Bonjour ! Votre remarque est étrange car, tout au long de ces anecdotes, je m'efforce - au contraire de ce que vous suggérez - de faire comprendre combien la souffrance de certains de nos
contemporains m'est difficile à supporter. Quant à "l'arrivisme" évoqué, je n'en vois guère la trace dans mon activité pour la bonne raison que la médecine générale en cabinet n'est pas mon
activité principale ! Cordialement.



laurent 11/07/2012 17:59


bonsoir,ayant eu le même médecin traitant durant des années (remplaçant)pour cause de retraite , je suis dans l'obligation de changer de médecin traitant car l'officiel ne me convient pas mais,je
ne souhaite pas faire suivre mon dossier médical en ai -je le droit? en fait je voudrai profiter de la retraite de mon vrai médecin pour faire peau neuve et pour cela ne donner que les
informations de bases (médecin que j'ai beaucoup apprécié ,mais malheureusement qu'aucun ne remplacera) car j'ai décidé de faire comme les anciens ,seulement en cas d'urgence. laurent

djeser 14/07/2012 16:28



Bonjour Laurent.

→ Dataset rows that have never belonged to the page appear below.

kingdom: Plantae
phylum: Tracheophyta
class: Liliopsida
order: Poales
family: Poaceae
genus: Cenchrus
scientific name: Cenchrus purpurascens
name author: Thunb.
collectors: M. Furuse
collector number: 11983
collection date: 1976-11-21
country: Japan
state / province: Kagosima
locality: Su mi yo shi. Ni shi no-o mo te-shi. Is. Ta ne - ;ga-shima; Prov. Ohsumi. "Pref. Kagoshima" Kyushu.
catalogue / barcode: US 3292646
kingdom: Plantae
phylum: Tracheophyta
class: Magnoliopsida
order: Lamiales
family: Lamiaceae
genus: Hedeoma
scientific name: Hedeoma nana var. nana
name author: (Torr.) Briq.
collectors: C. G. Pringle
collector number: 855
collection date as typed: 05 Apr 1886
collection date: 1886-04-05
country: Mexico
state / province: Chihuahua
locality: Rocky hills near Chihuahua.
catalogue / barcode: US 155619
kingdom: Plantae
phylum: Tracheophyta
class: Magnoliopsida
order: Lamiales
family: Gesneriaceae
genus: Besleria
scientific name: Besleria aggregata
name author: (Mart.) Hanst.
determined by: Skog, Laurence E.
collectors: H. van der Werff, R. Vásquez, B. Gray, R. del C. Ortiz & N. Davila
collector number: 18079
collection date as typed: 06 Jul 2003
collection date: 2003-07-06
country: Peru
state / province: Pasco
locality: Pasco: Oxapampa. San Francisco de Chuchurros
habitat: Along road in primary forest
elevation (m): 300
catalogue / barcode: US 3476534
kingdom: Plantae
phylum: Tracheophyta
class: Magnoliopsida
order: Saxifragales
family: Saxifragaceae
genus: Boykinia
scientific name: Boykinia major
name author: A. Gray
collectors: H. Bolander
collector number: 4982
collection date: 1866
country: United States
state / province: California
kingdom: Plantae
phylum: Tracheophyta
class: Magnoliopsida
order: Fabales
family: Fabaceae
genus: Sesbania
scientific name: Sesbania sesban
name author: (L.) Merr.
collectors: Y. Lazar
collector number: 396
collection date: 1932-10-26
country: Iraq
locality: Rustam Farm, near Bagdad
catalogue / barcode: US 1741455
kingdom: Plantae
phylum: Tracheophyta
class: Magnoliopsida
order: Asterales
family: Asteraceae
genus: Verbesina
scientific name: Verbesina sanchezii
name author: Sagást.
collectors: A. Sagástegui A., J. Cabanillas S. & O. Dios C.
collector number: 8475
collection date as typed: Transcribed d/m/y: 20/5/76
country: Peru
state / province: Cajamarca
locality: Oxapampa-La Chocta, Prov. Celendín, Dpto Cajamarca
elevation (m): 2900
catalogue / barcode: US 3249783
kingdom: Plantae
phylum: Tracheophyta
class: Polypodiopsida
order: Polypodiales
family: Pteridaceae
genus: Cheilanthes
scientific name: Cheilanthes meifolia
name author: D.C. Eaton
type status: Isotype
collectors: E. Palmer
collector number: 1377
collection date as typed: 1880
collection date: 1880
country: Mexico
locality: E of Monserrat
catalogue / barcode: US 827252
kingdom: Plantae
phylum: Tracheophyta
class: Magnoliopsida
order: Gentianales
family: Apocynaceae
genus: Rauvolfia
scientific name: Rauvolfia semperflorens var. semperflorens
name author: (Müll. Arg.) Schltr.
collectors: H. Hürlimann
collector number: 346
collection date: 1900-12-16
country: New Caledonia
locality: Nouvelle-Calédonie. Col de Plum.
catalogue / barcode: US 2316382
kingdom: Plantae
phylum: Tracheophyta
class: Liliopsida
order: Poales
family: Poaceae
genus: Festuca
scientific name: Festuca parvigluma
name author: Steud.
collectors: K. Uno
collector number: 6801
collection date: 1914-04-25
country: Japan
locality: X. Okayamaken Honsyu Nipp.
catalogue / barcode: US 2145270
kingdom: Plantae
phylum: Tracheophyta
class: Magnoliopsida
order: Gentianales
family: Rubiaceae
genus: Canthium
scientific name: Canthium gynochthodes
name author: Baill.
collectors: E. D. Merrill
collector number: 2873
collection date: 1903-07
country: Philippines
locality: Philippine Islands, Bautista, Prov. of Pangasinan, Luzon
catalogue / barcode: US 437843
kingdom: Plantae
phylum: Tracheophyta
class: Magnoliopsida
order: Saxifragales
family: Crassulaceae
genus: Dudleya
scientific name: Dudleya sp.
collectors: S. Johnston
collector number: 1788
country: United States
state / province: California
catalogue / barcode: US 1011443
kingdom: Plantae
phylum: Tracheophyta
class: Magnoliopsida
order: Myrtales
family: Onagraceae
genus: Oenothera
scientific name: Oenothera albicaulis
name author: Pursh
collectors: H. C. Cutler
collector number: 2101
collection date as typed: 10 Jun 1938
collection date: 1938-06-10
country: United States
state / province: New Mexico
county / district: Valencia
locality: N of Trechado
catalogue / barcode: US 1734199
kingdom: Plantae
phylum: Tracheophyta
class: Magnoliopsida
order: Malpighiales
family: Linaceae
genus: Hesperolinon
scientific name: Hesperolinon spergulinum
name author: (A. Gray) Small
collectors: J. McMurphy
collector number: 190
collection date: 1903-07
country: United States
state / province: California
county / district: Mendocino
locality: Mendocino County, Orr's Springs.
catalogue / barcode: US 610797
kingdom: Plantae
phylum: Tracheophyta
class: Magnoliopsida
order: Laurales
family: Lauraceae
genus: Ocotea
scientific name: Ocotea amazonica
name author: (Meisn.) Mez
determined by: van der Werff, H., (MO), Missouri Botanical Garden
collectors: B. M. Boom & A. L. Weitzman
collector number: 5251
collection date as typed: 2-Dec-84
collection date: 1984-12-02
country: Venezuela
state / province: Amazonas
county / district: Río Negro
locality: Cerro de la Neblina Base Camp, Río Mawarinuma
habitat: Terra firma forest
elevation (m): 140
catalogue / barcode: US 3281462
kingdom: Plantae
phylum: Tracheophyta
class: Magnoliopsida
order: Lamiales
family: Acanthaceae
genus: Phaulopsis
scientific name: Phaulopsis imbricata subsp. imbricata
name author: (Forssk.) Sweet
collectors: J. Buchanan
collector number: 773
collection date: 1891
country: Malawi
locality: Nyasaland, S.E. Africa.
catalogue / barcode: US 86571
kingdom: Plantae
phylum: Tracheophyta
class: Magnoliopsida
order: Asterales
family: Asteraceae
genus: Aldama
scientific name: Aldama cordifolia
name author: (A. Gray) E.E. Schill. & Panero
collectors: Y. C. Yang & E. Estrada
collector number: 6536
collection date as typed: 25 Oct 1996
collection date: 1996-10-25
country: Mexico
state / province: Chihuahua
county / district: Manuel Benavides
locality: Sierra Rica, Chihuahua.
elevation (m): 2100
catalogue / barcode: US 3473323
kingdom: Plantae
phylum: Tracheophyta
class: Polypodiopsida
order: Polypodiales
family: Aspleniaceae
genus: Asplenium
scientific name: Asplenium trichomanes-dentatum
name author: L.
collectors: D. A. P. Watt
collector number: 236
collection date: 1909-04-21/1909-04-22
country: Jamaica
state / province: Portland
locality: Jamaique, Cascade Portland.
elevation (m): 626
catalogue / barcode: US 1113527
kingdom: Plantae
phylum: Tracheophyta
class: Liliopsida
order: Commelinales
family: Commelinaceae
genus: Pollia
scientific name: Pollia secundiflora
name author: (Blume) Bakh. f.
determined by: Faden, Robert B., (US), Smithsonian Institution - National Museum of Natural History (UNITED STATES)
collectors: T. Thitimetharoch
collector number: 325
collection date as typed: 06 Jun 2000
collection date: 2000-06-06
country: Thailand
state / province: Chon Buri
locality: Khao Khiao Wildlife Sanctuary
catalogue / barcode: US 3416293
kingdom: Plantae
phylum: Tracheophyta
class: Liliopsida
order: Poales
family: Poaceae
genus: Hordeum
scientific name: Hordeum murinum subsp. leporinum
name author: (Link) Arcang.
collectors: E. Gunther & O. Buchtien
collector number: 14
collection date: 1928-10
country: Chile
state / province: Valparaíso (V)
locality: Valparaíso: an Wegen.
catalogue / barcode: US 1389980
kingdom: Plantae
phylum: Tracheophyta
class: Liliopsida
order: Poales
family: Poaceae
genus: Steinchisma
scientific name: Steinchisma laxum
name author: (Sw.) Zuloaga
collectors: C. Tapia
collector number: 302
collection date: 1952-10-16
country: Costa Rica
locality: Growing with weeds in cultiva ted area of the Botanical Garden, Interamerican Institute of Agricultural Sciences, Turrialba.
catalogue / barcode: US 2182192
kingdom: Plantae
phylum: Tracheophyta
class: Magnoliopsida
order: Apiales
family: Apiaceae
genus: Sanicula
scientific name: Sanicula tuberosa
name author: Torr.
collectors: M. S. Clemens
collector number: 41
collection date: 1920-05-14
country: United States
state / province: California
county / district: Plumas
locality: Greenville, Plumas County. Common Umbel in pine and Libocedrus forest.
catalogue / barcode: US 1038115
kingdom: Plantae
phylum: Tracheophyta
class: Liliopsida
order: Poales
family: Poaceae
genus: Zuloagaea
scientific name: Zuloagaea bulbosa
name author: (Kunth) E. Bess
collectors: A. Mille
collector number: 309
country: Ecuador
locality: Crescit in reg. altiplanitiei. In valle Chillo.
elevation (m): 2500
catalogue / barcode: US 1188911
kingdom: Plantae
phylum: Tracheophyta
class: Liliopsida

Bien que votre question n'ait rien à voir avec le blog sur lequel vous postez, je vais exceptionnellement essayer de vous répondre. Le changement de médecin traitant est très
simple à effectuer puisqu'il s'agit de choisir le praticien et de le signifier à la caisse primaire d"AM dont on dépend au moyen d'un formulaire téléchargeable sur le site améli.fr. Le plus
difficile reste de choisir ce médecin et là, évidemment, il s'agit d'un choix personnel. Je vous rappelle qu'il est toujours possible de ne pas avoir de médecin traitant déclaré mais, en pareil
cas, les soins seront alors majorés par la CPAM, c'est à dire que le remboursement ne sera pas complet.


Concernant votre dossier médical personnel, si vous ne choisissez pas de médecin traitant, il n'y aura rien à transmettre et vous le garderez avec vous (s'il s'agit d'un dossier "papier"). Pour
le cas où vous choisiriez un médecin identifié, à vous de voir avec lui mais ces documents pourraient lui être utiles.